> [Document passage]
···
Stuff You Didn't Notice
The trivia surrounding this movie is almost as entertaining as the plot. To get the cast into the right headspace, Sofia Coppola reportedly had them perform a "fake robbery." She sent them into a house and told them to steal specific items without being caught by the staff. It’s that kind of immersive, weird energy that translates into the cast’s chemistry.
Then there’s the Leslie Mann factor. Playing Nicki’s mom, she’s a devotee of The Secret and "The Law of Attraction." All of her dialogue about "vision boards" and "positive energy" was largely improvised, and it provides a hilarious, horrifying look at the parenting that creates a thief who thinks they’re a victim. Also, keep an ear out for the soundtrack—curated by Daniel Lopatin (better known as Oneohtrix Point Never)—which blends Sleigh Bells and Kanye West into a sonic wall of "I want it all, and I want it now."
···
> [Provided records]

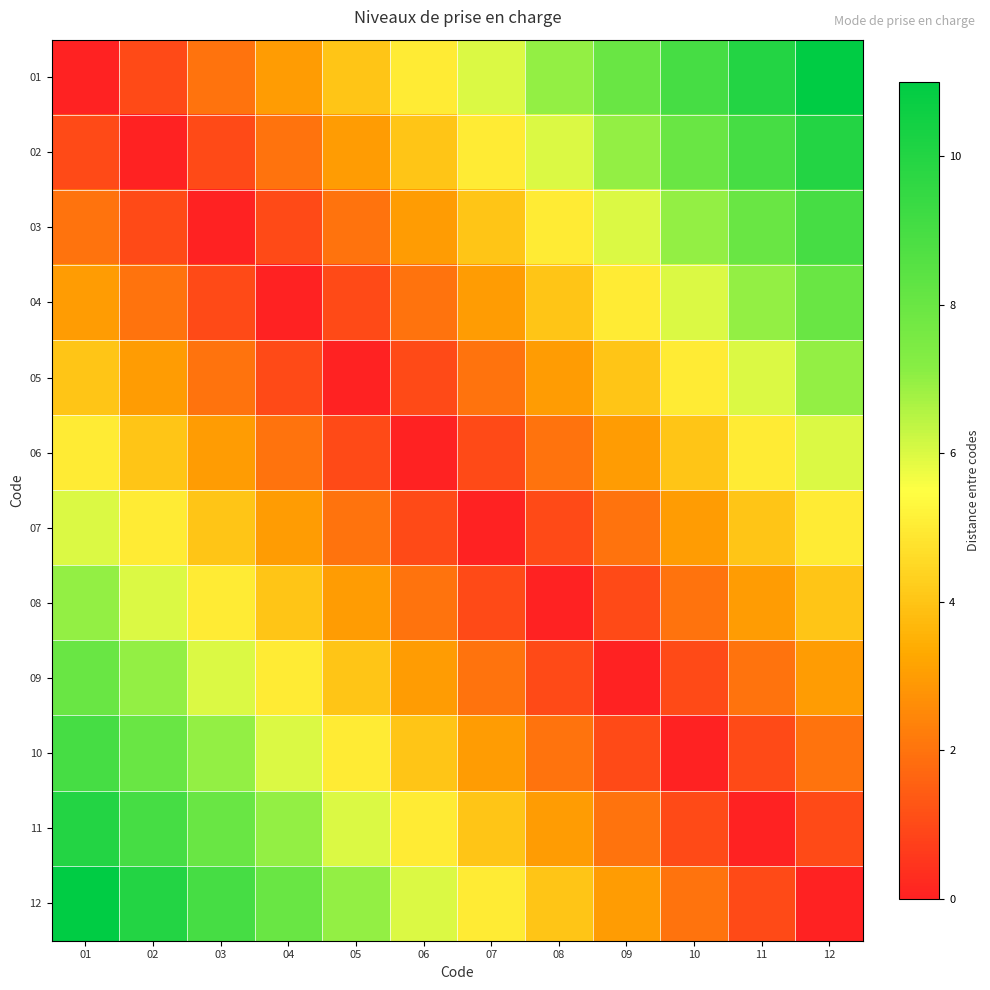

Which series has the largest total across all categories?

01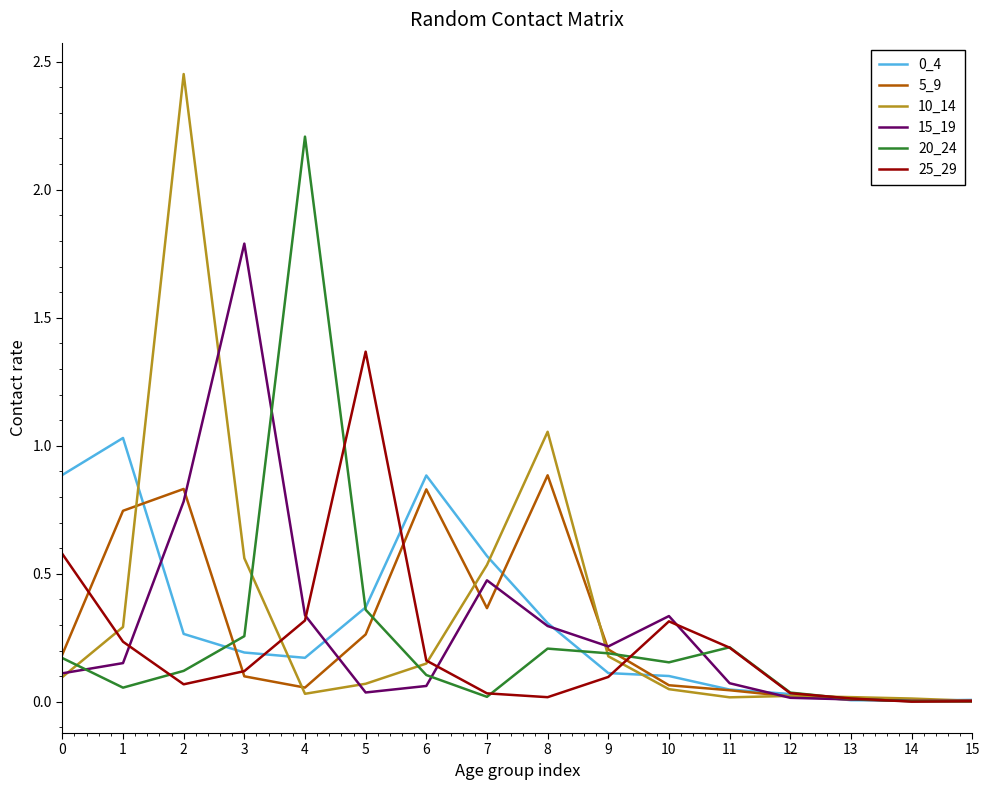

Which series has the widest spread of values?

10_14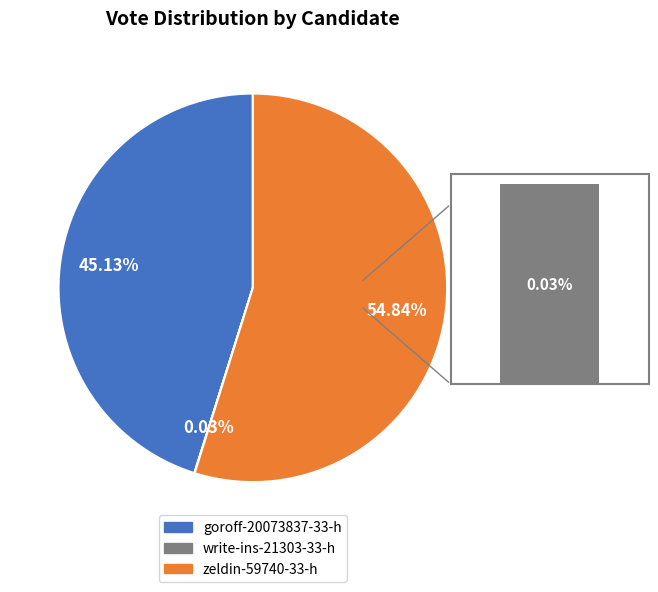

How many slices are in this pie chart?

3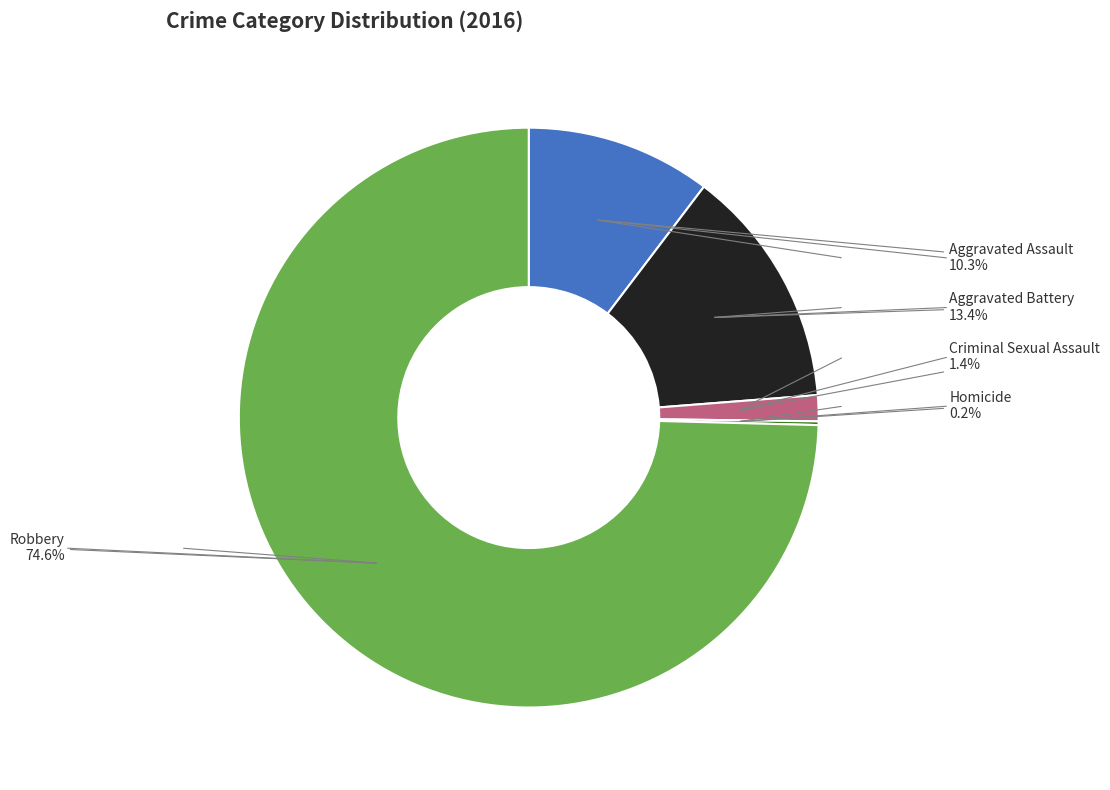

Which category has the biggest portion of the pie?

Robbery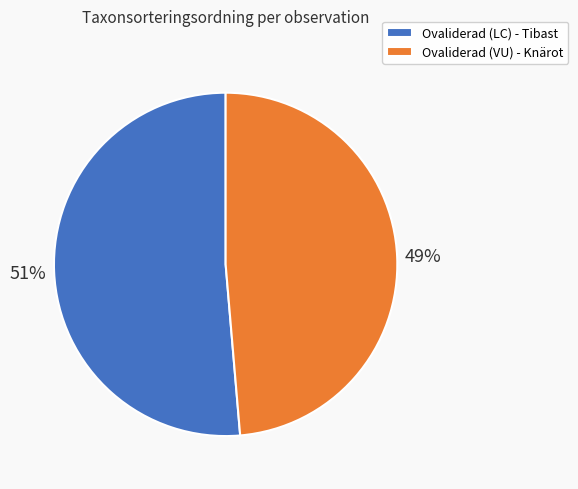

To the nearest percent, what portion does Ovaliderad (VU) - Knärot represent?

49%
···
> [Directions for this task] Carry on the passage of trivia about the Sofia Coppola movie from its last sentence.

> [Task output]
Ultimately, The Bling Ring is a film that rewards you if you’re willing to lean into its repetitive, superficial rhythm. It’s not interested in "why" these kids did it beyond the most obvious answer: because it was easy and they liked the shoes. It’s a glittery, shallow, and surprisingly funny epitaph for the decade that gave us the "famous for being famous" industrial complex. It’s a movie that’s easy to dismiss as being as empty as its characters, but that emptiness is exactly the point. It’s a 90-minute walk through a walk-in closet, and honestly, sometimes that’s all the drama you need.